Creepage is an important consideration in high-voltage PCB design guidelines—often applied to much higher voltage differences than the example illustrated here. Hundreds or thousands of volts. In such PCBs, although many more subtle PCB features come into play, a solid 3D creepage check is a good baseline. 

Setting up useful and meaningful creepage checks 

Clearance and creepage standards like IPC2221AUL609050-1UL-61010-1 and the more recent IEC 62368-1 (superseding 60950-1 and 60065)are graded according to defined pollution levels and cover many topics related to PCB design safety 

You can apply standards by defining them as Voltage Difference Clearance Tables. 

3d creepage standards

You can enter rules that represent published standards as Voltage Difference Clearance Tables as well as defining your own for in-company standards. 

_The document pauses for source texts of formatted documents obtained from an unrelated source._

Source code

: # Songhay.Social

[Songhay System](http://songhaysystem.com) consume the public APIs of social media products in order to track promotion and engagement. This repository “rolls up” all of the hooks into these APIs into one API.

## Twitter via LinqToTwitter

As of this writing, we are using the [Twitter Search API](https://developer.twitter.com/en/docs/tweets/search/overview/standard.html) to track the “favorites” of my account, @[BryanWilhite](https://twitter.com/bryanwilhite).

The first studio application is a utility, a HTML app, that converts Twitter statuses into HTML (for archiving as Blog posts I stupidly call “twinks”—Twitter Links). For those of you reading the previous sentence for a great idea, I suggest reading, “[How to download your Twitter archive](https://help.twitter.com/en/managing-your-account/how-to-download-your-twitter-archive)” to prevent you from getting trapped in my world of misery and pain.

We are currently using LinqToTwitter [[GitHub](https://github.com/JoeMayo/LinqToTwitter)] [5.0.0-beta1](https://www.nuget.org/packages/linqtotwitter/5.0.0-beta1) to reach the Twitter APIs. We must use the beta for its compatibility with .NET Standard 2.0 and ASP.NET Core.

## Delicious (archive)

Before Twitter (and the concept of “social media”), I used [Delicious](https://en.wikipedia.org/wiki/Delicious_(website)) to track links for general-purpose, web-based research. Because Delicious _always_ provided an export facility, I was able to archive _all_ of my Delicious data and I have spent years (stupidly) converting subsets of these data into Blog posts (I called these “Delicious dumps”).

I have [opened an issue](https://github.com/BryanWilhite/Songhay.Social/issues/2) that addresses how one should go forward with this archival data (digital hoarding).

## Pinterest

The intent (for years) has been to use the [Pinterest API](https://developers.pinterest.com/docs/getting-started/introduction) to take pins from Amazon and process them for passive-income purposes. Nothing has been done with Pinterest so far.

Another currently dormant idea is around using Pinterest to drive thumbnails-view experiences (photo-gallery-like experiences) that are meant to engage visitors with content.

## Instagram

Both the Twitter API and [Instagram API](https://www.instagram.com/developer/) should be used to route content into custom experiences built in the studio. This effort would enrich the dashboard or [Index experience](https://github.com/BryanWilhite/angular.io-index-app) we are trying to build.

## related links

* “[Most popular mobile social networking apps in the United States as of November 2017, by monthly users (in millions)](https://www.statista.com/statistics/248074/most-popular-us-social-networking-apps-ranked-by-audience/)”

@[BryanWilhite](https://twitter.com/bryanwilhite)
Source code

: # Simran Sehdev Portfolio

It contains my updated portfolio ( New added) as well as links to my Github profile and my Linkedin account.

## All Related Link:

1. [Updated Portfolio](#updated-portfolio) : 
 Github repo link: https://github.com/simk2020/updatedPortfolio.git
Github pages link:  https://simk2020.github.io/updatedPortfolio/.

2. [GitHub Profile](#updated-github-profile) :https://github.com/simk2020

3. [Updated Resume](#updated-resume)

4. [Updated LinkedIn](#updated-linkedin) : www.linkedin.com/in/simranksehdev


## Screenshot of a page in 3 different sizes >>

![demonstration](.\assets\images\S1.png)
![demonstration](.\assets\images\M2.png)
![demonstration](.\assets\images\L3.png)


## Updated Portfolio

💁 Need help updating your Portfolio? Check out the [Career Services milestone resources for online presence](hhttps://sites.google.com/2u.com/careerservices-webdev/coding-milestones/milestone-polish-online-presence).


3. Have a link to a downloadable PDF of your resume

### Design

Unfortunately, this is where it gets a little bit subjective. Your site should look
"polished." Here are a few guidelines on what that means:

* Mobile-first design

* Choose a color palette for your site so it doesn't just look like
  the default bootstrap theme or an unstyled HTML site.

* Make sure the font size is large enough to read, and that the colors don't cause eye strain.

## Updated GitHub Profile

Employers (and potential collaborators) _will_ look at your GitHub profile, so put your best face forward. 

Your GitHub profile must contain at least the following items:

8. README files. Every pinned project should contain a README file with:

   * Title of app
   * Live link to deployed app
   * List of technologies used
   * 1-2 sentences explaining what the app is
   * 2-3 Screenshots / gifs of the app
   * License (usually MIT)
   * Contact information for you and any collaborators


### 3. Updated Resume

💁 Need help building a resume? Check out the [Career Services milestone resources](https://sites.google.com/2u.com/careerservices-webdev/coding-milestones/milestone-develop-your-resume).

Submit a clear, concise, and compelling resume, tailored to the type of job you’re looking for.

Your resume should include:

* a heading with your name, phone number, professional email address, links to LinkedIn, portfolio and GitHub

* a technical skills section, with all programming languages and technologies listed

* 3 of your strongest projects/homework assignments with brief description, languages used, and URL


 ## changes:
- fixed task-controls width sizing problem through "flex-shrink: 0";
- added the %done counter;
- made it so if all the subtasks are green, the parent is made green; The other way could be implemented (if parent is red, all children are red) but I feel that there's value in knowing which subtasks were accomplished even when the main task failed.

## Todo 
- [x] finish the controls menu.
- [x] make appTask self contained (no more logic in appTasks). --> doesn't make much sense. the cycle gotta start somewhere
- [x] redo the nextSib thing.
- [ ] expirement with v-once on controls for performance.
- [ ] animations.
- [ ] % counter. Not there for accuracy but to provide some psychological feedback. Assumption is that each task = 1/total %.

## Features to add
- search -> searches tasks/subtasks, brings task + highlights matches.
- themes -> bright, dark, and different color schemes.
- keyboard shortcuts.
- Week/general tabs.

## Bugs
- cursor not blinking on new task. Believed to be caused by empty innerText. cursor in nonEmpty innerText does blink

You can include layer-dependent rules and AC phase groups. You can share voltage difference clearance rules with other engineers, independent of other design rules. 

voltage differance

Voltage Difference Clearance Table Stacks can include layer-dependent rules. 

You can set creepage rules in your master library or local design rules.  You can apply them in a hierarchy. Constraint levels include whole board, differential pair class, differential pair, E-net class, E-net, net class, (logical) net and rule area. 

creepage rules

You can apply creepage rules where you need them and not elsewhere, with the choice of applying the strictest rule or the one in the highest-priority position in the hierarchy. 

Use results to dynamically optimize electrical safety and layout density 

Once you have set of creepage rules, you can check objects for creepage. Checking for creepage in 3D gives you two major advantages: 

  1. You can check effectiveness of 3D elements like slots to break or lengthen creepage paths, meaning you can pack components more densely. 
  2. You can check for unexpected Z-axis creepage paths through the PCB created by holes and slots. 

When you check creepage, you can choose a Modelling Accuracy level. Higher modelling accuracy provides more detailed analysis and takes longer. Creepage checks are made from selected objects. A typical selection would be a high-voltage bias or power signal. Search Distance is the maximum distance from those selected objects to be considered by the creepage check. The check reports creepage distances that are OK according to the rules you set as well as those that are in error. A larger Search Distance increases the time taken to generate the report. You might set Search Distance to twice or three times the minimum allowed clearance.

first creepage check

The circular shape is a 90V avalanche diode bias signal for a LIDAR system. This has to be kept clear of the nearby -5V supply, but space is tight. The length of the 3D creepage path has been increased by adding a slot, instead of increasing clearance in the horizontal plane. On the first attempt, the slot is not quite in the right position, so the creepage check fails. A red line is displayed on the PCB Editor canvas, showing the creepage path. 

creepage fixed

After moving the slot, the creepage path is long enough to pass the check, but a white line still displays the path to allow further optimization.